Our grandparents never could have imagined that one day we would be able to use tiny hand-held devices to shop for clothes while on the metro, measure how much pollution our journey produces, or find a parking space in a crowded city centre.
Technology has the ability to connect the different parts of our everyday lives, and that, as simple as it sounds, is the entire premise of smart cities. A relatively recent term, smart cities has come under fire for being too hype, too vague or too commercial, or all of the above. But that’s because it’s early days yet.
Public transport can help make cities smart simply because there are very few areas of city life that don’t ‘generate mobility needs’. Departments that might seem unrelated, like transport, health, education, water and energy, for example, can work together to make life better for everyone. In the city of Rennes in France, the metro cars were always overcrowded in the morning. Thanks to coordination between the education and transport departments it was agreed that the start of classes would be delayed by 15 minutes, thus freeing up space on the metro network. Smart, isn’t it?
Now, we can use technology to make more and better connections. All we need is raw data. And if data is the oil of the 21st century, as the metaphor goes, then public transport is a veritable tycoon.
Getting our house in order
As smart as it sounds to integrate with other city departments, perhaps a more pressing need is for the sector to integrate within its ranks. Public transport is taking steps to integrate all the different mobility modes, including traditional transport and newcomers like bike-sharing car-sharing and ride-sharing providers, as well as cycling and walking.
This requires public transport operators and authorities to embark on bold, overarching plans, called Integrated Mobility Plans (IMPs), to get all these service under one roof. Integration makes public transport much better placed to sit around the table with the other city sectors and figure the goals that we have in common, the goals that we have in conflict, and how we can work together for everyone’s common interest.
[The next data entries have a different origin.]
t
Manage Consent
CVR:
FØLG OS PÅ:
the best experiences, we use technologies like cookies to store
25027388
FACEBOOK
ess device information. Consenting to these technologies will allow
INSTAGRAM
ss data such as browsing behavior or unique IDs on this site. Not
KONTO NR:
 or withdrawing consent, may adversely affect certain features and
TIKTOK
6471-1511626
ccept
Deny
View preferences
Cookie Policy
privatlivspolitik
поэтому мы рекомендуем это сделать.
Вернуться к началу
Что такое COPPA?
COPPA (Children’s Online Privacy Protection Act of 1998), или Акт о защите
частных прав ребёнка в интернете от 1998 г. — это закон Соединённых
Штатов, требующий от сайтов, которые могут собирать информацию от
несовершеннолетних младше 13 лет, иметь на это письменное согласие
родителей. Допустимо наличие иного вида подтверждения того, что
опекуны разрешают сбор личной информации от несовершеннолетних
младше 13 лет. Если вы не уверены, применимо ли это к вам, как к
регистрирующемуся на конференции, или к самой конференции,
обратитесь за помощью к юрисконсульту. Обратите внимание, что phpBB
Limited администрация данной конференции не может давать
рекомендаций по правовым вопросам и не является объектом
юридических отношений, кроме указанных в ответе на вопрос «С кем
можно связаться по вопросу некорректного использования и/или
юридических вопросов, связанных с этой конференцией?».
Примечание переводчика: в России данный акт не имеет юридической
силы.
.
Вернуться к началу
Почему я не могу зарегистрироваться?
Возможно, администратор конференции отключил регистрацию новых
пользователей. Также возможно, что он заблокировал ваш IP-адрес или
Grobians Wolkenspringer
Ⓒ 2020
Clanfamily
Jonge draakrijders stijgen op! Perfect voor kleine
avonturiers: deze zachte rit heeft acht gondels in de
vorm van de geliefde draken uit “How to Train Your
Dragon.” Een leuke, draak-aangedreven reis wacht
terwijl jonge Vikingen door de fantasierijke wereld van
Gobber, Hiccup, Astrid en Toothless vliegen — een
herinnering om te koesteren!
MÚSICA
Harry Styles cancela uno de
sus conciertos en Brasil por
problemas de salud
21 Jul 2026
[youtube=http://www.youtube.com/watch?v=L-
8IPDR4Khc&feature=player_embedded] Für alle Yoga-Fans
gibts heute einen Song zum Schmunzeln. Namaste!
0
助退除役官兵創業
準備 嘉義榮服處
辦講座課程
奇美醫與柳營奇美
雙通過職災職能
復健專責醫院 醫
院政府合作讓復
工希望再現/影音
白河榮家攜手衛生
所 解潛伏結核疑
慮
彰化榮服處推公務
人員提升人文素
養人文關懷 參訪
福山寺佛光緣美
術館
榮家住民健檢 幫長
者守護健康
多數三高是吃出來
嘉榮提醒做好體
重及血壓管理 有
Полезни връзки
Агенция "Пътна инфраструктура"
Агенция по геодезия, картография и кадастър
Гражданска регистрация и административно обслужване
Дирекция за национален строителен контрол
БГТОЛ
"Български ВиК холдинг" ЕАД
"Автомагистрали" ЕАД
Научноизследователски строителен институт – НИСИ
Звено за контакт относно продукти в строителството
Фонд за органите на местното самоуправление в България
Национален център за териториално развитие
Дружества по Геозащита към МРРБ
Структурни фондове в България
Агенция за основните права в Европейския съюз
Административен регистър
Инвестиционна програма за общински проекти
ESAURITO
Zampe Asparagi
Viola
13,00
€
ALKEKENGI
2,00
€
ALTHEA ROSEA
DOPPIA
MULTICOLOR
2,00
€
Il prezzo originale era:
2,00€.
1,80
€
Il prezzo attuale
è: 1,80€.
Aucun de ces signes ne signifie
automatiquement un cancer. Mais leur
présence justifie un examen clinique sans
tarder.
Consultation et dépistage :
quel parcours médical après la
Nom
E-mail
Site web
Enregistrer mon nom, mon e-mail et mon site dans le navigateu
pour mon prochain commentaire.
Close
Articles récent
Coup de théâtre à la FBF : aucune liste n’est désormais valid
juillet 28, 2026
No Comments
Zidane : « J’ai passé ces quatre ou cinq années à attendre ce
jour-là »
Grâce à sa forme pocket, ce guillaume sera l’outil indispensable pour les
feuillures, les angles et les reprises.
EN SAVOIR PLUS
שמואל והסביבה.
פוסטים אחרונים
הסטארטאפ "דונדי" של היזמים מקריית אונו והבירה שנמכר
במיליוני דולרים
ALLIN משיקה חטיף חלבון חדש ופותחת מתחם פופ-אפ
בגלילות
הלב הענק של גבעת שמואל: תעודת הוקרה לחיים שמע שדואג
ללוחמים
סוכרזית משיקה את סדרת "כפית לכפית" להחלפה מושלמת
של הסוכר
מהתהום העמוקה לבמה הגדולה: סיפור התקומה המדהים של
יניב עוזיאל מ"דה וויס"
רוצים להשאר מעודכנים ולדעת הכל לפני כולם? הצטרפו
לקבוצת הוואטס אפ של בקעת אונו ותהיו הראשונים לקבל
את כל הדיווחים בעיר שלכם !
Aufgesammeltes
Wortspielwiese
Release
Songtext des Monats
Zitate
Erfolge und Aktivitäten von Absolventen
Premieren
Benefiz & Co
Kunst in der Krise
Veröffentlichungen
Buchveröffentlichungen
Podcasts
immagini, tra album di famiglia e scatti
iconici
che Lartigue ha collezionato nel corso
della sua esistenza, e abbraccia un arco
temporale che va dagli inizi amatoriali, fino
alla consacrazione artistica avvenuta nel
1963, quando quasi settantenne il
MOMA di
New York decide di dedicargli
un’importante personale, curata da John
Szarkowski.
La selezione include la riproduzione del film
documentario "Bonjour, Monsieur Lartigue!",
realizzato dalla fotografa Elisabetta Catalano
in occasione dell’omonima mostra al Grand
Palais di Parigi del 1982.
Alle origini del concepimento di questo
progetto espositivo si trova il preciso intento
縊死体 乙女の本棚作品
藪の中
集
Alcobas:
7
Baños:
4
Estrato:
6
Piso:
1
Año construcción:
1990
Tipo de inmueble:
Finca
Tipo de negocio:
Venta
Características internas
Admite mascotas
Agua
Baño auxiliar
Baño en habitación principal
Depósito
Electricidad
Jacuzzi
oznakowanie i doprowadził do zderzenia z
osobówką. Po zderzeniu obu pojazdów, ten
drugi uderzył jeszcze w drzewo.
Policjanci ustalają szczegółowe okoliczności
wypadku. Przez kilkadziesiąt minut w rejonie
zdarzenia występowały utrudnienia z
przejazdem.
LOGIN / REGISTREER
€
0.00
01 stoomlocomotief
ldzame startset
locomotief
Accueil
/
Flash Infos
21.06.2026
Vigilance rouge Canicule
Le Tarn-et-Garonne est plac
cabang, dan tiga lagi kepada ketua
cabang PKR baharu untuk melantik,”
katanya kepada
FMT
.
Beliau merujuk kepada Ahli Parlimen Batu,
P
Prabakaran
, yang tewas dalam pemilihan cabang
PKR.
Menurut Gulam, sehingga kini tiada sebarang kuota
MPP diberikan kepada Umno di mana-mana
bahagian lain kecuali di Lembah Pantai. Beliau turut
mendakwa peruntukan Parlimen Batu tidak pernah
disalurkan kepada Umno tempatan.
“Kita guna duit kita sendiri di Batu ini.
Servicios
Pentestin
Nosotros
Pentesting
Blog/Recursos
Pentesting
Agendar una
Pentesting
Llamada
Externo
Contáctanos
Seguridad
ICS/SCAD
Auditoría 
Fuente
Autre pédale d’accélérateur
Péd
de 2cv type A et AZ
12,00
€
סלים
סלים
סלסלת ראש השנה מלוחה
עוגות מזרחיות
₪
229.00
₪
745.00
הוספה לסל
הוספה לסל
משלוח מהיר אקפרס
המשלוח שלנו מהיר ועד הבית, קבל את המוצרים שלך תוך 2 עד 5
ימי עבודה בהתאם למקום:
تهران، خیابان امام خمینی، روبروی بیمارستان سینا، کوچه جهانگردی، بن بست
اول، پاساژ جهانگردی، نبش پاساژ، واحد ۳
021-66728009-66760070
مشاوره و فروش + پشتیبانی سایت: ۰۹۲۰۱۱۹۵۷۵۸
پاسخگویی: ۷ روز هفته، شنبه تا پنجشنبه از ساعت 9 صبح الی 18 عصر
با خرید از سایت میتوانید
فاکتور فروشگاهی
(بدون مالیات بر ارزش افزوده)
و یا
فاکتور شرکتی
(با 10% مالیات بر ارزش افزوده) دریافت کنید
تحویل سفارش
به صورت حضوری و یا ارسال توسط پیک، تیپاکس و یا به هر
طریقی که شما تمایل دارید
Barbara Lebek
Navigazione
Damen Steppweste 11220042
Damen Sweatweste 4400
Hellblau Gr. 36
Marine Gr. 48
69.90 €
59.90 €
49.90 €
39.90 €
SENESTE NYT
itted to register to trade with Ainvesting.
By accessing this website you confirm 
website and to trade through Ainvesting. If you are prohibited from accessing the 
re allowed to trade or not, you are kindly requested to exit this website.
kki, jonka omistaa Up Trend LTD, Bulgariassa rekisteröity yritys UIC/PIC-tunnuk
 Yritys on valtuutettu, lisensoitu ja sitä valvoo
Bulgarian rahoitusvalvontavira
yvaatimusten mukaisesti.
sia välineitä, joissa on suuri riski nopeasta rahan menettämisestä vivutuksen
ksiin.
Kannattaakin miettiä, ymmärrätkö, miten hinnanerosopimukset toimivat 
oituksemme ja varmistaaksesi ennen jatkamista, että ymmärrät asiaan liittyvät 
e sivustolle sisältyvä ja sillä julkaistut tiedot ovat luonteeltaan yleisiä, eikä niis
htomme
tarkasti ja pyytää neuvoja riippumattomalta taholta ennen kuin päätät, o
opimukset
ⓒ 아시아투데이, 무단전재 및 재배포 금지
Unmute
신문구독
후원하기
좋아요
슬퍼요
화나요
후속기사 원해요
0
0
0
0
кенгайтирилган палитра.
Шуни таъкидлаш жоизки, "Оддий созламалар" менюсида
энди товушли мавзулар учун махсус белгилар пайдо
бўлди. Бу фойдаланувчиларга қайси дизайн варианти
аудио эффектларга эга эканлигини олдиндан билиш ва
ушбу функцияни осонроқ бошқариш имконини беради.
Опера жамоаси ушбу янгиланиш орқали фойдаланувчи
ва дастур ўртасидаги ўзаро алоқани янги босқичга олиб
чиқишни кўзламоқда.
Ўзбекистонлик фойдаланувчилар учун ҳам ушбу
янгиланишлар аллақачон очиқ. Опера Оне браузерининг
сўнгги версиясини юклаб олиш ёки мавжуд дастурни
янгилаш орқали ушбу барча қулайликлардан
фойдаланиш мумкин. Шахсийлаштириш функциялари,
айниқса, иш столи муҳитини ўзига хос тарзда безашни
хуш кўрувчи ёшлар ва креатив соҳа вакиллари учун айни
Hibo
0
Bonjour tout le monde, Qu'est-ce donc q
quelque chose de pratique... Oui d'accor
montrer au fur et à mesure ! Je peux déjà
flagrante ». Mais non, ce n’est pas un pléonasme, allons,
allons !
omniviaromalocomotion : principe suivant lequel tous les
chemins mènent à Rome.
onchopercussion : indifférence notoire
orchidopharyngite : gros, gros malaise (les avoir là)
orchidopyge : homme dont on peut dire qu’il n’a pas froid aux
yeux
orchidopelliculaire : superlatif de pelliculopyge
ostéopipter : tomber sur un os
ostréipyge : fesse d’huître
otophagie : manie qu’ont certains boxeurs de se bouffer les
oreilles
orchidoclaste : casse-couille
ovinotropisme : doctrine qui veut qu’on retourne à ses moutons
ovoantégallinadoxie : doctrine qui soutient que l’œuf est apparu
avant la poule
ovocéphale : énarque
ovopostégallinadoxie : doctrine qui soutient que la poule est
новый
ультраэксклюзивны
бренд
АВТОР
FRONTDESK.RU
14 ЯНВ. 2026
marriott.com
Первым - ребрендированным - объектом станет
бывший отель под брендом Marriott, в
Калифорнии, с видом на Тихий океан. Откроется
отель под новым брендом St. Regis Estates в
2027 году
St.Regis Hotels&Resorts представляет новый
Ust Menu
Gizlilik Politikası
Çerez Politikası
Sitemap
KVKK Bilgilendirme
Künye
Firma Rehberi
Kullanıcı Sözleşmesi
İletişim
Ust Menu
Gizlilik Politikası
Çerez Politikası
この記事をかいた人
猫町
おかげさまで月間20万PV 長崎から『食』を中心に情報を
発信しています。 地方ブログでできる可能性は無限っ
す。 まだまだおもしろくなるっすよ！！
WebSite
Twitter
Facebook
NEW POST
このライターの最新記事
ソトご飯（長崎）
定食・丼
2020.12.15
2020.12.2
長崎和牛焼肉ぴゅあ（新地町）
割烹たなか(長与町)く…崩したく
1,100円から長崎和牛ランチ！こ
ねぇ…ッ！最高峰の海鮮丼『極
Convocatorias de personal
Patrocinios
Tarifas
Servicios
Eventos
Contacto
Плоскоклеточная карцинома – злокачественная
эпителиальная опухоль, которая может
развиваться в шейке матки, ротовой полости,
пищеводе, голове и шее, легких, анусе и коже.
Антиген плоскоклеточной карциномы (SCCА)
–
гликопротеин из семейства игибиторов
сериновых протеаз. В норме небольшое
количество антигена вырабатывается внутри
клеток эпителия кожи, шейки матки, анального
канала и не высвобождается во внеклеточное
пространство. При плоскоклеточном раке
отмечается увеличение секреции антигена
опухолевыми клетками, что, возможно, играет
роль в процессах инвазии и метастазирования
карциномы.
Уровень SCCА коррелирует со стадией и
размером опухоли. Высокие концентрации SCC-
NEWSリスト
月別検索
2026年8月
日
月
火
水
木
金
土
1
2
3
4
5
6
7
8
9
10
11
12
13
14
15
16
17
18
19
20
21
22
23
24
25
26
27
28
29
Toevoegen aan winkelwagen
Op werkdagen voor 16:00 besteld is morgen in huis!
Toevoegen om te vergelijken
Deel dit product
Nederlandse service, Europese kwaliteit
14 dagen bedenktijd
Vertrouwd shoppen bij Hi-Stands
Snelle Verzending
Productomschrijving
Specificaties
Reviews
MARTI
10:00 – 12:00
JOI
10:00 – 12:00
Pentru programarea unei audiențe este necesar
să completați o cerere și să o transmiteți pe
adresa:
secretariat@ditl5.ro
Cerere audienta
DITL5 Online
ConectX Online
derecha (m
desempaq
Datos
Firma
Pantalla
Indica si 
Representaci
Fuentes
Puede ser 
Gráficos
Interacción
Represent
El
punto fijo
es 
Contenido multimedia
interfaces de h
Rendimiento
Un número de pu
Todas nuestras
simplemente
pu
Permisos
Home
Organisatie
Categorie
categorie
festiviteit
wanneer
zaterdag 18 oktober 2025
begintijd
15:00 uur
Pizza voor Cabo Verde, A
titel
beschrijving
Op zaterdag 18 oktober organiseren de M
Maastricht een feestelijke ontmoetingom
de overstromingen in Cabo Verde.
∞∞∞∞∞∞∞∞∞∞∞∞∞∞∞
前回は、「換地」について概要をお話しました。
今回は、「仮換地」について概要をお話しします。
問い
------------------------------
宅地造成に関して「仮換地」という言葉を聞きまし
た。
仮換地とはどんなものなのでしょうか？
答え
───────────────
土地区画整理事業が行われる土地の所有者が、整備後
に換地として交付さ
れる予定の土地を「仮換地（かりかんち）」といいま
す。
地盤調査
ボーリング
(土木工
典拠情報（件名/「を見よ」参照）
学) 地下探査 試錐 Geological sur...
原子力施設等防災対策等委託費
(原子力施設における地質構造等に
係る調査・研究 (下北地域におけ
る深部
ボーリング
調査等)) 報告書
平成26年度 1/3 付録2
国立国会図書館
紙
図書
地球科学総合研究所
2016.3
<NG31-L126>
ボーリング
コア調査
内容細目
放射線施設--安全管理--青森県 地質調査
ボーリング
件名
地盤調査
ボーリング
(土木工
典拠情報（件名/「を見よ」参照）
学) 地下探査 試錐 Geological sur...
But IMPs are nothing new. There have been countless workshops hosted and guidelines published on the subject. The real challenge is transforming them from abstract to concrete, getting them from the drawing board and into our city streets (see UITP’s January 2015 Seminar on implementing IMPs). Mobility planners need to look at financing and regulation. They need to find a way to ensure political commitment so that a change in administration doesn’t mean a change in direction. They need to find out what the customer wants, and what level of integration they want or need.
There is a danger that if public transport doesn’t take the opportunity to integrate all the different mobility options out there, outside business actors that do not necessarily understand the challenges and needs of livable and attractive cities will take that leader’s role.
Mobility is not the goal in itself; the goal is to get to the doctor or to work, to get the child to school, to get you to the market or to a friend’s house on the other side of the city. It is simply a means to an end. This is why coordination with other sectors is so important, because there are very few aspects of city life that aren’t linked to mobility in some way or another.
When all of these things are linked to each other, using technology and ICT tools, a smart city can finally emerge.